アルカンの「48のエスキース」を収録。ピアノはスティーヴン・オズボーン(Steven Osborne)、録音は2002年。シャルル=ヴァランタン・アルカン(Charles-Valentin Alkan 1813-1888)はワーグナーと同い年のフランス生まれの作曲家。さまざまなスタイルの技巧的なピアノ曲を書いた。
エスキースとは「素描」と邦訳される。断片的な小品が12曲ずつ4巻に分かれていて、全部で48曲。プラスして全巻の締めくくりとして「神を讃えん」(Laus Deo)が置かれる・・・この「全巻の締めくくりとして」という構成がまたアルカンらしい。というわけで、このアルバムには都合49の小品が収録されている。全体的なテーマがあるかというでもなく、メンデルスゾーンの無言歌やグリーグの抒情小曲集を思わせるような作品もある。いずれにしても曲の規模が小さく小節数も少ないから、いつのまにかどんどん進んでいってしまうような印象。
しかし、もうちょっと一生懸命聴くと、いろいろ面白い点も見つかってくる。特にアルカンらしいのは、一種の「見立て」曲が混じっていることだ。例えば15曲目にあたる「古い様式の協奏曲のトゥッティ」では古典的な合奏(トゥッティ)と独奏(ソロ)の対比を、1台のピアノで表現する。
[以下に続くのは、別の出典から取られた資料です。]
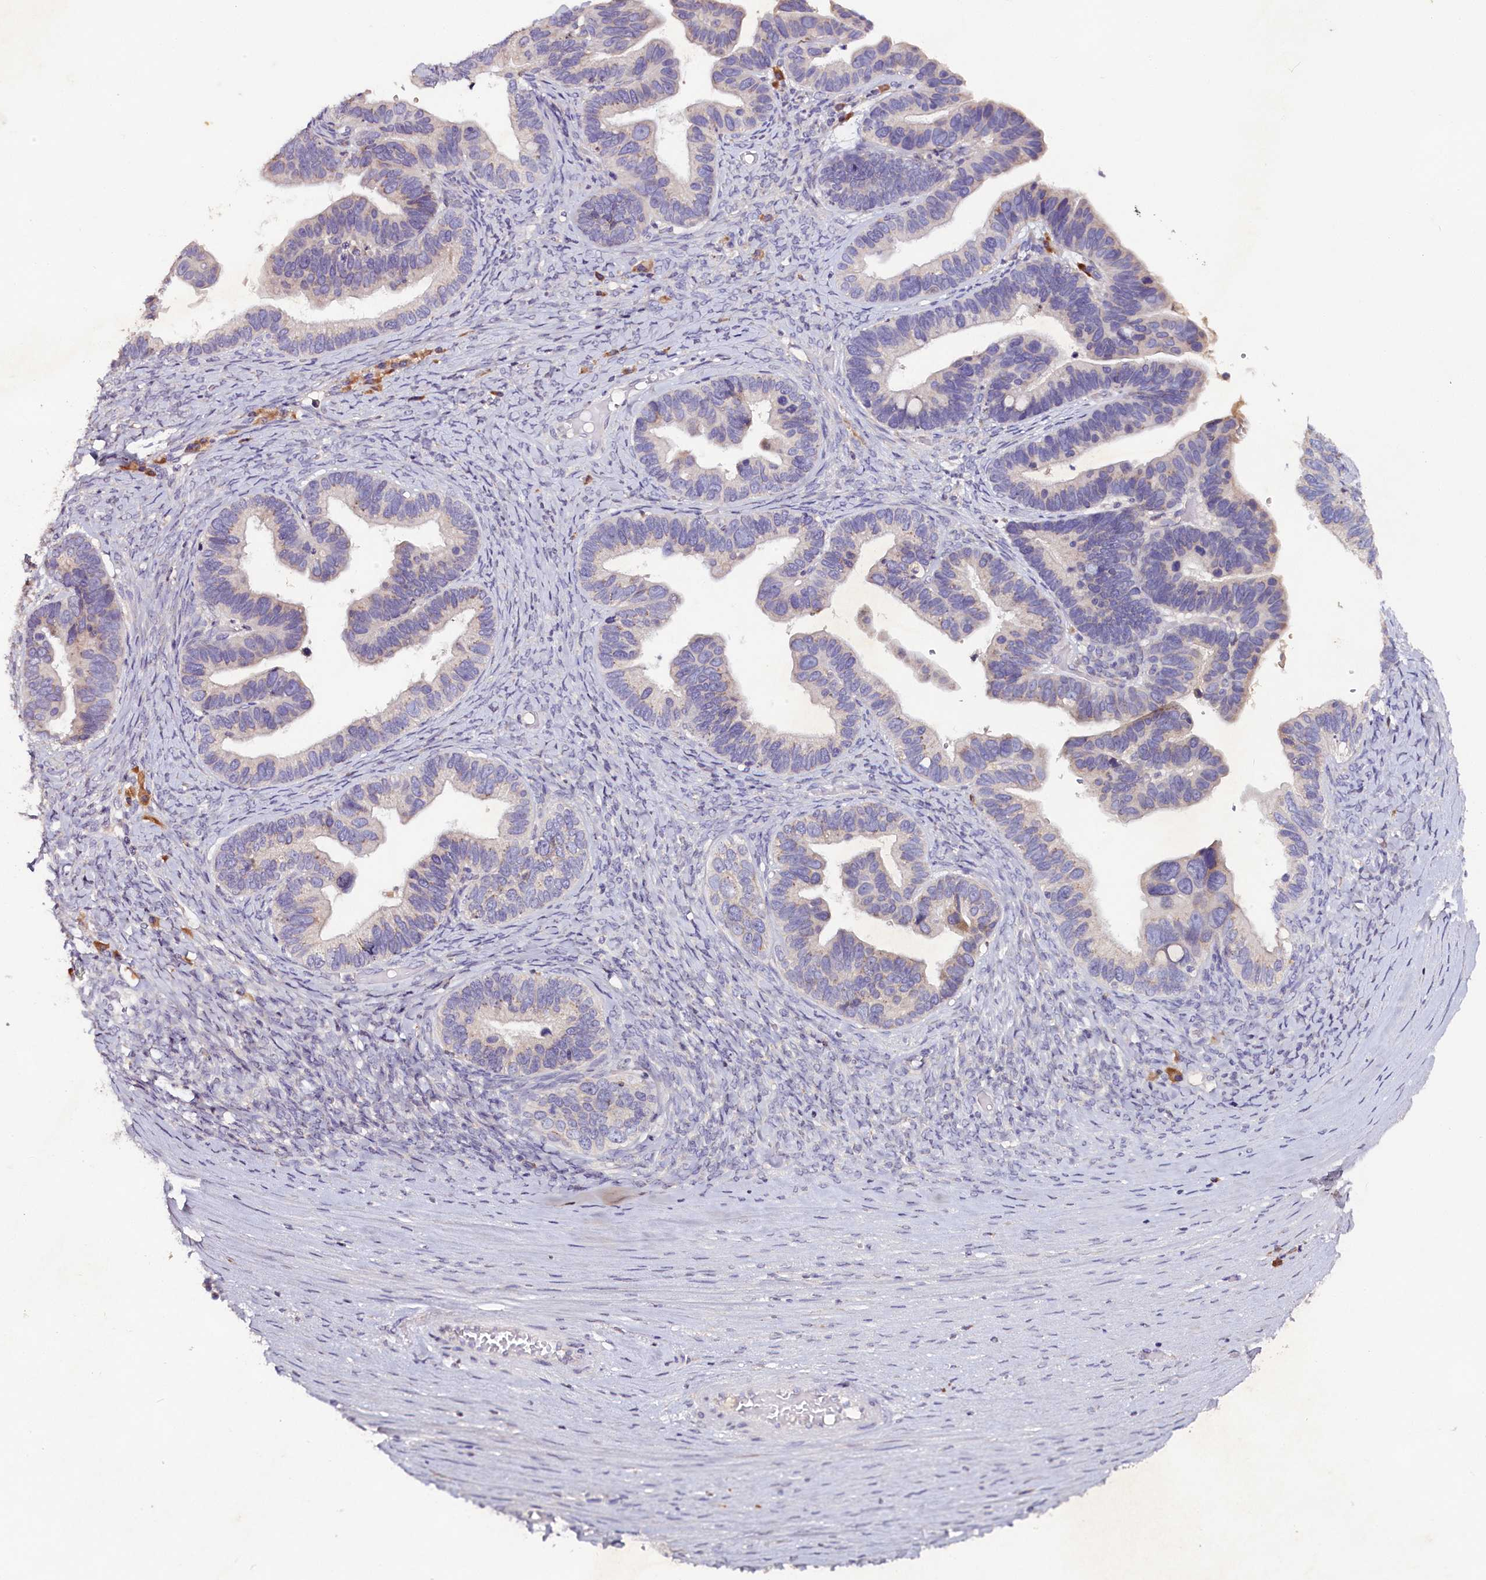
{"staining": {"intensity": "negative", "quantity": "none", "location": "none"}, "tissue": "ovarian cancer", "cell_type": "Tumor cells", "image_type": "cancer", "snomed": [{"axis": "morphology", "description": "Cystadenocarcinoma, serous, NOS"}, {"axis": "topography", "description": "Ovary"}], "caption": "Serous cystadenocarcinoma (ovarian) was stained to show a protein in brown. There is no significant positivity in tumor cells.", "gene": "ST7L", "patient": {"sex": "female", "age": 56}}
他にも第31曲は「四重奏曲の冒頭」と称し、弦楽四重奏曲の4つの弦楽器が奏でる音をピアノで表現したものだ。こういう点を楽しめるといよいよ「アルカン好き」皆伝が近い。
オズボーンのピアノも良い。技巧の安定感が高く、一音一音のクリアさが構造を明確に伝えている。これらの楽曲がいま一つマイナーにしても、たまにはこういうのも、という趣味的一枚として置いておきたい。